** Opening DATASET RECORDS block **

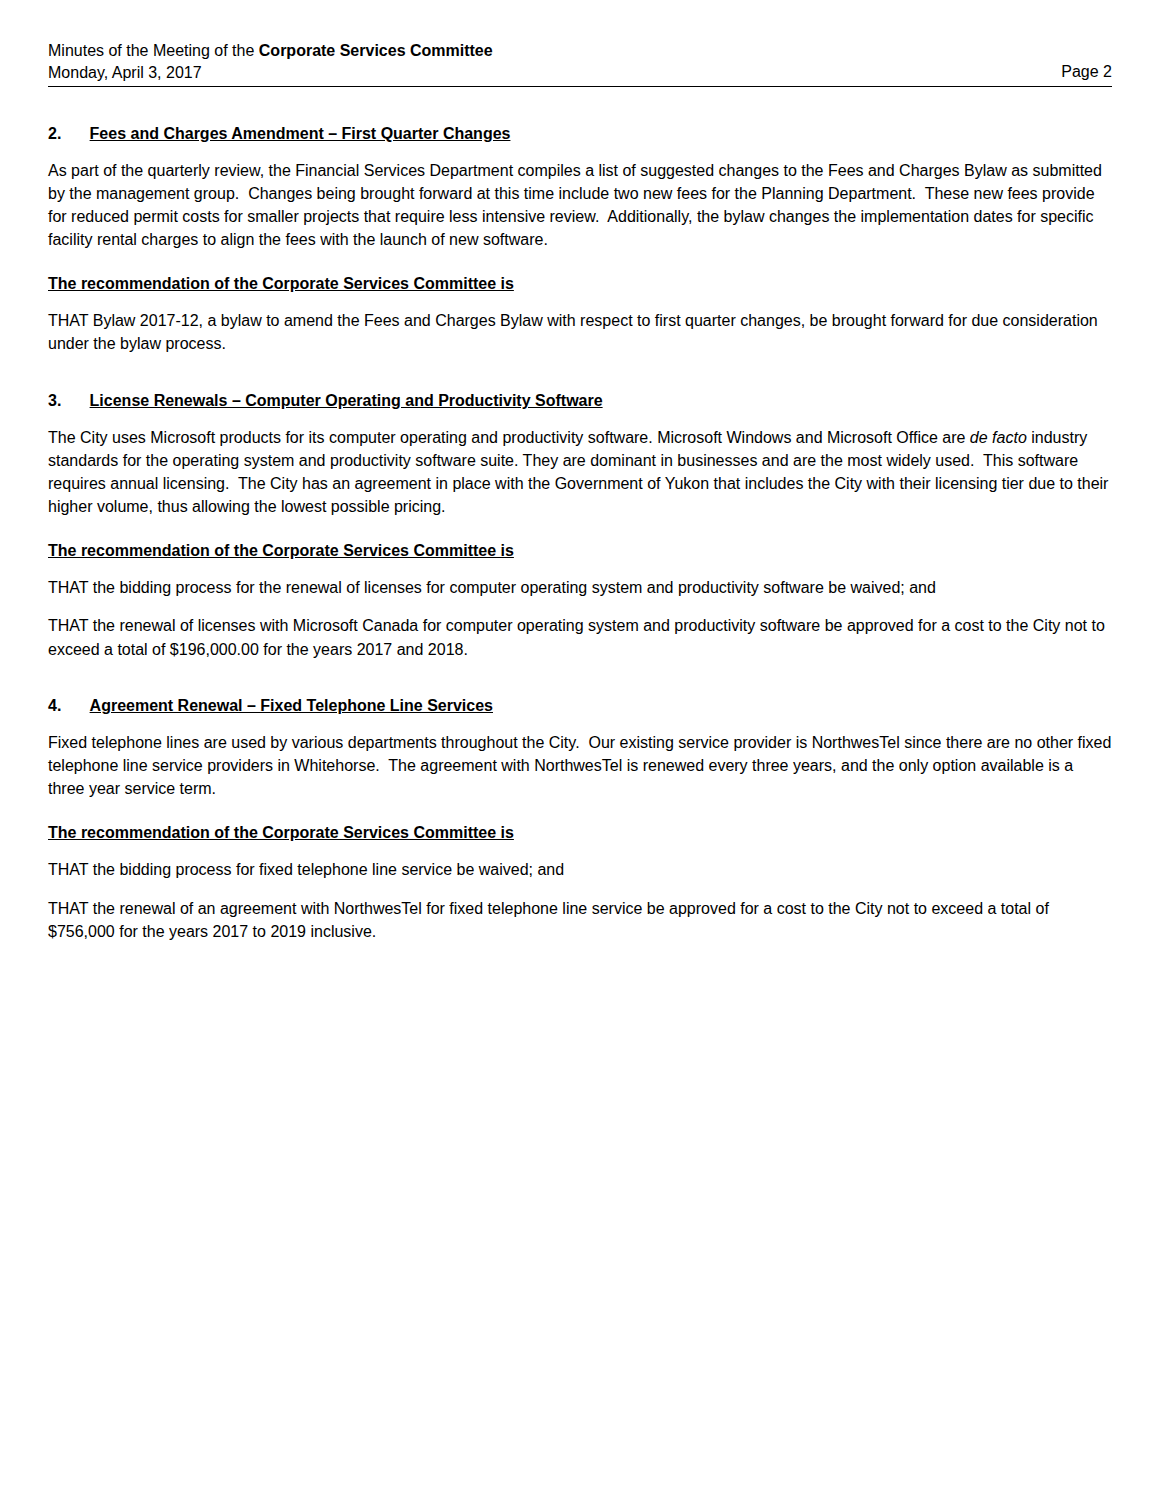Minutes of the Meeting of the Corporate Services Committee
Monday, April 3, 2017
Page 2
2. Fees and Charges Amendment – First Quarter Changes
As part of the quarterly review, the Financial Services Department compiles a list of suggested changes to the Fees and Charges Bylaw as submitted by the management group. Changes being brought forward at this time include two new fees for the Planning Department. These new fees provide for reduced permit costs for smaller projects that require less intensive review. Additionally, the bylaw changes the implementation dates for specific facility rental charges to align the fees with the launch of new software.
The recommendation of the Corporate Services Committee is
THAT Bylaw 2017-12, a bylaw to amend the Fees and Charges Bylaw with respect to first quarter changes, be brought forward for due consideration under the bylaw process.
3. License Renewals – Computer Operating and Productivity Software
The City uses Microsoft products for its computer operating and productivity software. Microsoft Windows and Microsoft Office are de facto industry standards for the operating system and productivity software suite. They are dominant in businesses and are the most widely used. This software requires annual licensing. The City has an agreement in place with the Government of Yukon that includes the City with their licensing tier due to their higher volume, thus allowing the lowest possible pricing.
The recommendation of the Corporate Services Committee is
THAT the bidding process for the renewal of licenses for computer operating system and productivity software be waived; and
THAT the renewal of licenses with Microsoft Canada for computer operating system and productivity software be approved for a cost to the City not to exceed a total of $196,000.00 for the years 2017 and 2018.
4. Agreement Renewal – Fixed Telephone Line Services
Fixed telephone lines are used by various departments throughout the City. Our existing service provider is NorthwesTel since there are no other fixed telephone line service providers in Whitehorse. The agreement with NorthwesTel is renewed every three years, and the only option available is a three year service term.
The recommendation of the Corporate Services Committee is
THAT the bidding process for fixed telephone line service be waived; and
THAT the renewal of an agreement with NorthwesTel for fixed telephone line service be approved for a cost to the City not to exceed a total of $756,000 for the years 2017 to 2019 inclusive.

** Closing DATASET RECORDS block **

EXERCISE OBJECTIVE: Give back exactly the lines above, from the line containing "4. Agreement Renewal" through the line containing "THAT the bidding process for fixed", with both end lines and nothing more.

RESPONSE TO THIS EXERCISE:
4. Agreement Renewal – Fixed Telephone Line Services
Fixed telephone lines are used by various departments throughout the City. Our existing service provider is NorthwesTel since there are no other fixed telephone line service providers in Whitehorse. The agreement with NorthwesTel is renewed every three years, and the only option available is a three year service term.
The recommendation of the Corporate Services Committee is
THAT the bidding process for fixed telephone line service be waived; and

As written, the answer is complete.